立場と人情

斎藤淑子さんが、『ウワーッ! 飛行機が落ちてくる』(光陽出版社)という本を書きました。1977年に横浜市で起きた、米軍機墜落事件についての本です。著者は、このとき地元緑区(いまは青葉区になっていますが)選出の神奈川県議会議員であったので、この本の中にも「よしこ」という名前で登場していて、現場を訪れたときの生々しい経験や、被害にあった人たちのその後について書いてあります。
墜落のとき、当局は現場に人を入れまいとしてしていたというのです。そこに、著者が県議会議員であることを利用して、やっと現場を見ることができたというのです。

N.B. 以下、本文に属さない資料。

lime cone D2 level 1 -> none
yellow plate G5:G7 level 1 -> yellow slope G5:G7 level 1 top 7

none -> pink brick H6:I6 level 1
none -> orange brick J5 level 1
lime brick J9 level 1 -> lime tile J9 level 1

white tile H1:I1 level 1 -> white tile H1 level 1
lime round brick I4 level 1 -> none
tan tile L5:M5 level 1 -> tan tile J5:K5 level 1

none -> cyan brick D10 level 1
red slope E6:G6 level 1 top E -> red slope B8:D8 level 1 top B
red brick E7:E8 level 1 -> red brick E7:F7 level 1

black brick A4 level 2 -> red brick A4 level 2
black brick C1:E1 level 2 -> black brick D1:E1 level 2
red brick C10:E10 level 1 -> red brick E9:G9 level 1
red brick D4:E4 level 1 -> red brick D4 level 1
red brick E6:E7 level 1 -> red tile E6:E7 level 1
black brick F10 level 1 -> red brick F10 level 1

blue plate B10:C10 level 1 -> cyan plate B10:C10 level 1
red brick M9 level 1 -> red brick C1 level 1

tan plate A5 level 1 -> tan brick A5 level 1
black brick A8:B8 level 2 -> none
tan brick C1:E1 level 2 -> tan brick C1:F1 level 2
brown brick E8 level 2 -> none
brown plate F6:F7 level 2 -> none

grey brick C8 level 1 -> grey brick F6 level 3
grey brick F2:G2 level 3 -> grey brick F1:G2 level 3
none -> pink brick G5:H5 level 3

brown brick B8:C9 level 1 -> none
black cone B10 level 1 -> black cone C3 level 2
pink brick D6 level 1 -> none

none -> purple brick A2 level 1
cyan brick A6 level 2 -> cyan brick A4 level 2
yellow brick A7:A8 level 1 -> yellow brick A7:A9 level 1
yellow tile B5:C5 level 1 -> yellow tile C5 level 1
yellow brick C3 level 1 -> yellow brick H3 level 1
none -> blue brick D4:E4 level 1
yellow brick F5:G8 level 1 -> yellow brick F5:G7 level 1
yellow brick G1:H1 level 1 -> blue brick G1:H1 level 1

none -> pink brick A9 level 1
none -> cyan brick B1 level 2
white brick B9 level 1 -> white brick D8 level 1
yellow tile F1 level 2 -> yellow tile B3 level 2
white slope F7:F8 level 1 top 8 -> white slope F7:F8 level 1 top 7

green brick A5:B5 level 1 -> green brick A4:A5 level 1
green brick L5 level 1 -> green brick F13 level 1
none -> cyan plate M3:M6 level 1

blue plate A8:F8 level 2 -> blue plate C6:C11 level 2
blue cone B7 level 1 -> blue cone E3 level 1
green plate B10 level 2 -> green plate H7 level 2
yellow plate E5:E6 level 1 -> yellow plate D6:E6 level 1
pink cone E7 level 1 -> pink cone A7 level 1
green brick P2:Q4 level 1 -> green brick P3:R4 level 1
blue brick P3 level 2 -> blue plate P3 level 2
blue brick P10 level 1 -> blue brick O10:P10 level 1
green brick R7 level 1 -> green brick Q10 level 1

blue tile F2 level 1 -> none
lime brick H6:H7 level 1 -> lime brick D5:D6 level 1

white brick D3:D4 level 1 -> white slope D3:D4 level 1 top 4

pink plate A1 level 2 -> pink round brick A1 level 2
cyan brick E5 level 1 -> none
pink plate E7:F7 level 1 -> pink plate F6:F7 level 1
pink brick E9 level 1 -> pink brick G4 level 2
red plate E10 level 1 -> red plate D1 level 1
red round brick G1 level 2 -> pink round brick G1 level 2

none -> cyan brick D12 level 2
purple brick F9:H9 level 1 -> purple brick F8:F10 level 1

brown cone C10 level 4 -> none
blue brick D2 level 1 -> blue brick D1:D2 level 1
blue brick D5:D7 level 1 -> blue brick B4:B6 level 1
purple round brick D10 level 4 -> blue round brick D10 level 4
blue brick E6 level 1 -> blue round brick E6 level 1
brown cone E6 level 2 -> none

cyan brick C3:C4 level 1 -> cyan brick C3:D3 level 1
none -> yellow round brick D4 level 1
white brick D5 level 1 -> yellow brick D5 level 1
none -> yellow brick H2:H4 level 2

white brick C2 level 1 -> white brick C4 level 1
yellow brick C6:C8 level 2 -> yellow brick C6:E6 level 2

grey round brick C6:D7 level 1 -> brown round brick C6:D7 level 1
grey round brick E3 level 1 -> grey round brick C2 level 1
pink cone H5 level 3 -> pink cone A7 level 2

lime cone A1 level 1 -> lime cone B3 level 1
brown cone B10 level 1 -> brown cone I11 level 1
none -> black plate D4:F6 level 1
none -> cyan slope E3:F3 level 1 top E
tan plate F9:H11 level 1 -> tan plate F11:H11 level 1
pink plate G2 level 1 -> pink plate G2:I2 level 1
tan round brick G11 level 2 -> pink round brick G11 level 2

このときの事故で、米軍のパイロットがあっさりと自分たちだけパラシュートで脱出したことや、自衛隊のヘリがパイロットだけを救出して被害にあった地元住民の救助には赴かなかったことなどは、当時から話題になっていましたが、そうした意識は、その後の補償問題でも露呈していたことがわかります。
亡くなった女性のかたも、賠償を求めて裁判を起こした方も、当局側と交渉が決裂すると、手のひらを返したようにいままで行なっていたささやかな補償すら手を抜くようになったいきさつがあったとわかります。

そういう人たちにも人の情はなくもないのでしょうが、立場というものが日本の社会で、そうした情を流してしまうのでしょう。昔なら「義理と人情」とでもいうのでしょうが、今の社会システムでは「義理」のレベルをこえて、ある意味「隷属」的になっているのかもしれません。そういう中で〈個〉を確立するのは難しいですね。